Curry County Circuit Judge Jesse Margolis agreed and annulled the district, ruling that annexing a distant, detached parcel into a livestock district would “render open range somewhat meaningless” because ranchers could be forced to build fences around a “patchwork” of isolated livestock districts.

New livestock districts must be at least 2,000 acres, so it makes “little sense” to allow a separate parcel “no matter how small and no matter how remote” to use the “simplified process” of annexation into an existing district, Margolis said.

Last year, the dispute prompted Oregon lawmakers to change statewide law to clarify that only adjacent properties can annex into a livestock district and that counties must notify affected landowners of the change.

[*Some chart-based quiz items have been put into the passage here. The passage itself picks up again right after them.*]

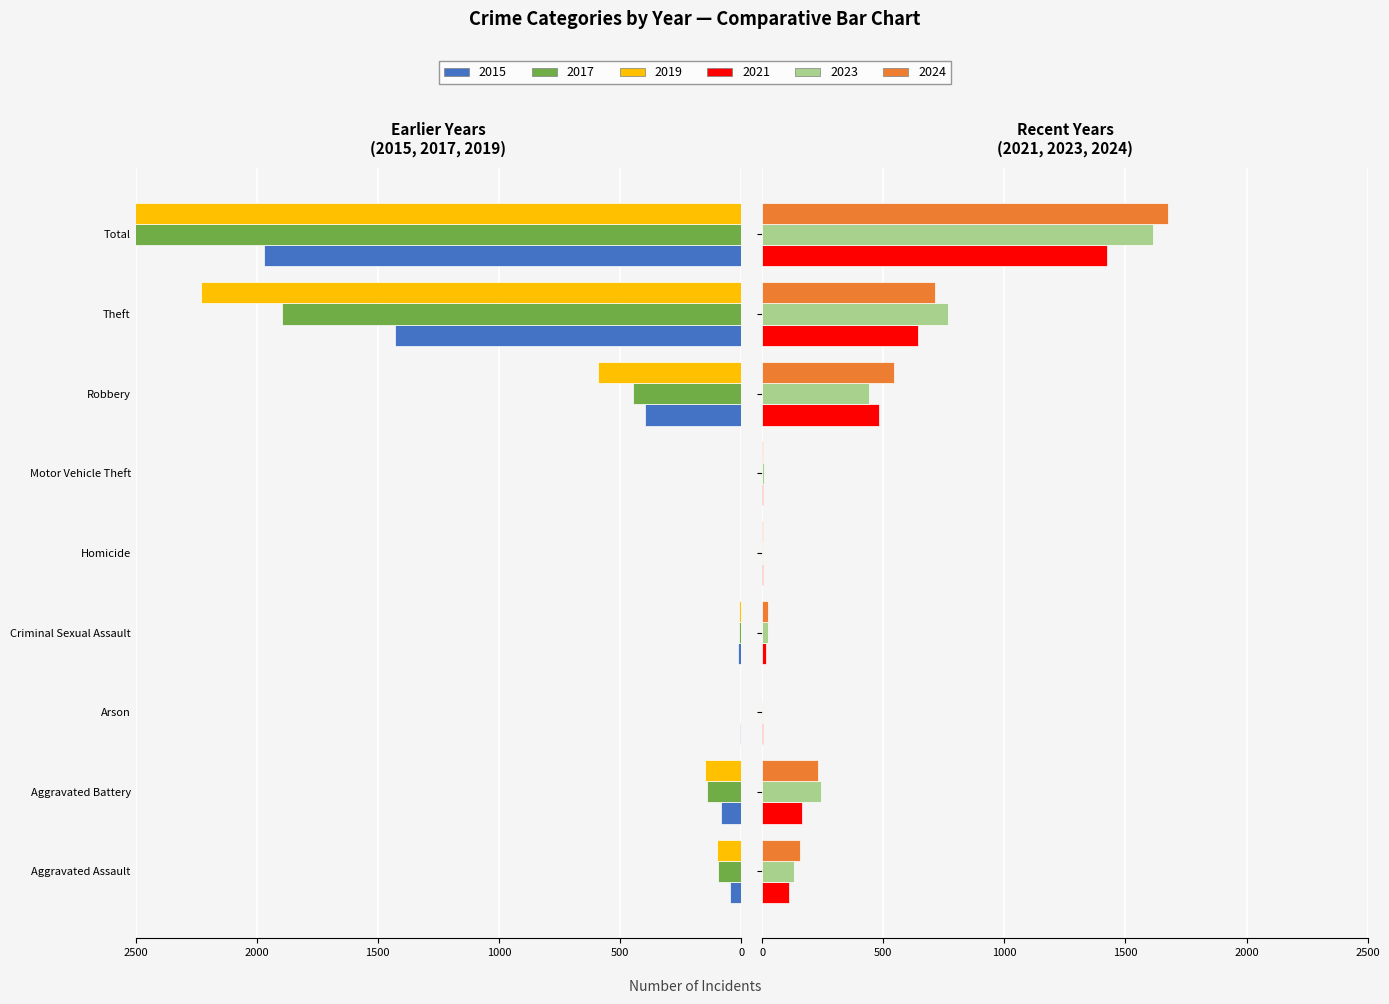

What is the label of the 1st bar from the left?

Aggravated Assault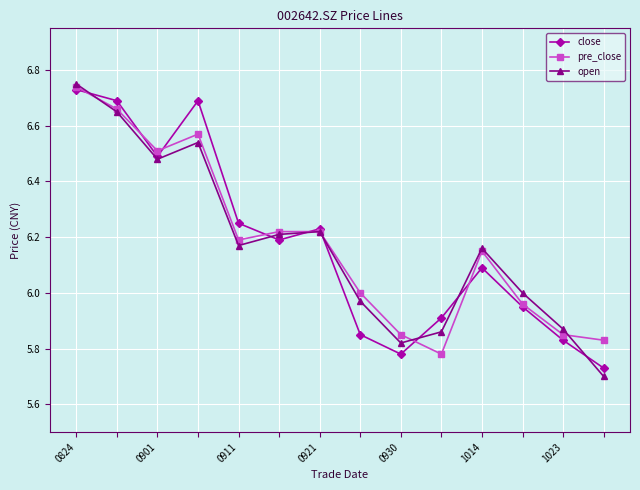

In open, how many points are higher than both neighbors (excluding endpoints)?

3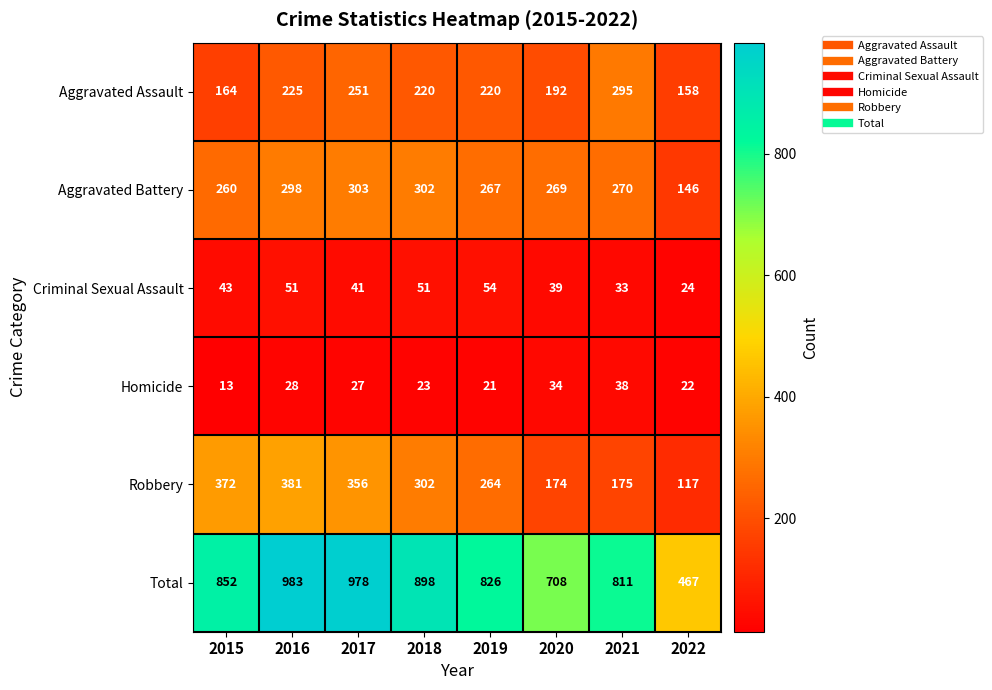

What is the spread (max minus min) of values at 2018?

875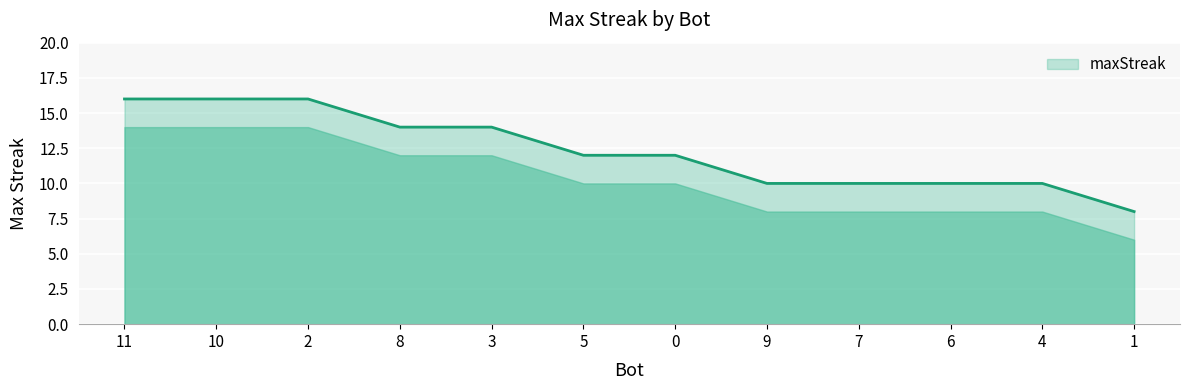

Reading left to right, transcribe all the data shown in this chart.

11=16	10=16	2=16	8=14	3=14	5=12	0=12	9=10	7=10	6=10	4=10	1=8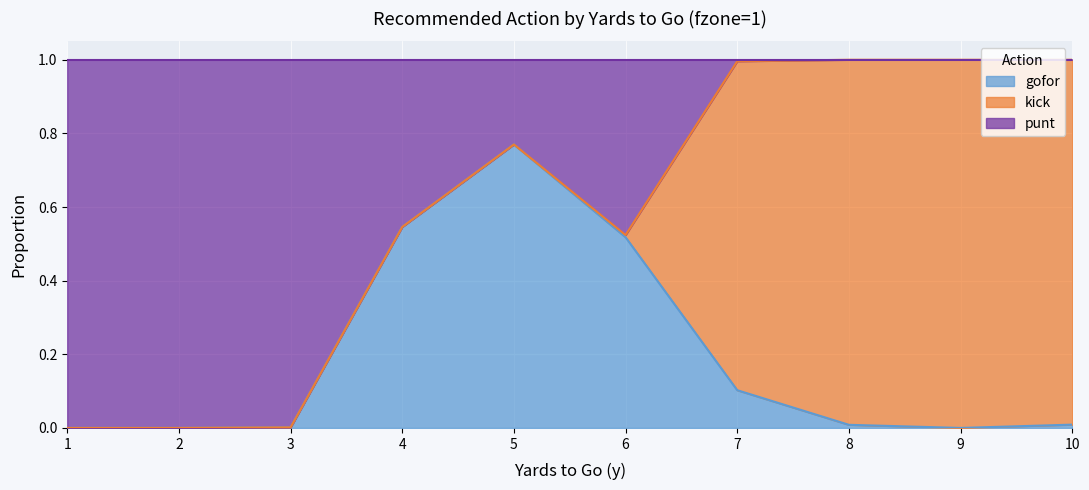

What is the sum of all gofor values?

2.0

However, the Oregon Court of Appeals has now decided that the original language of the statute allowed “any area” to be annexed into a livestock district, which must include non-contiguous tracts of land.

The appellate court said there is “nothing in the text” of the original law “from which we could imply a contiguity requirement,” and that lawmakers “could have included an express contiguity requirement” instead of stating that “any area” could be annexed.

“In sum, the legislature required the boundaries of the proposed district to follow certain lines, but it did not require that they be contiguous with an existing district,” the ruling said.

However, the Court of Appeals hasn’t resolved the issue of whether Weyerhaeuser’s legal description of the livestock district’s boundaries was correct. It also didn’t decide whether the district infringed on Dement’s property interests, as the ranch has easements allowing it to move livestock across Weyerhaeuser property.

If the livestock district forced Dement Ranch to keep its livestock off the property, that would have “essentially eliminated or voided Dement’s easements across that land,” said Johnston, the ranch’s attorney.

Circumstances may also have changed in the case, as Weyerhaeuser recently sold 149,000 acres of property in Southern Oregon.

However, it’s not yet clear this particular parcel was involved in the transaction, or whether a new owner would continue pursuing the district, he said.

Dominic Carollo, attorney for Weyerhaeuser, could not be reached for comment as of press time.

Curry County, which ultimately sided with Dement Ranch in the lawsuit, is still reviewing its options in the case, said John Huttl, its attorney.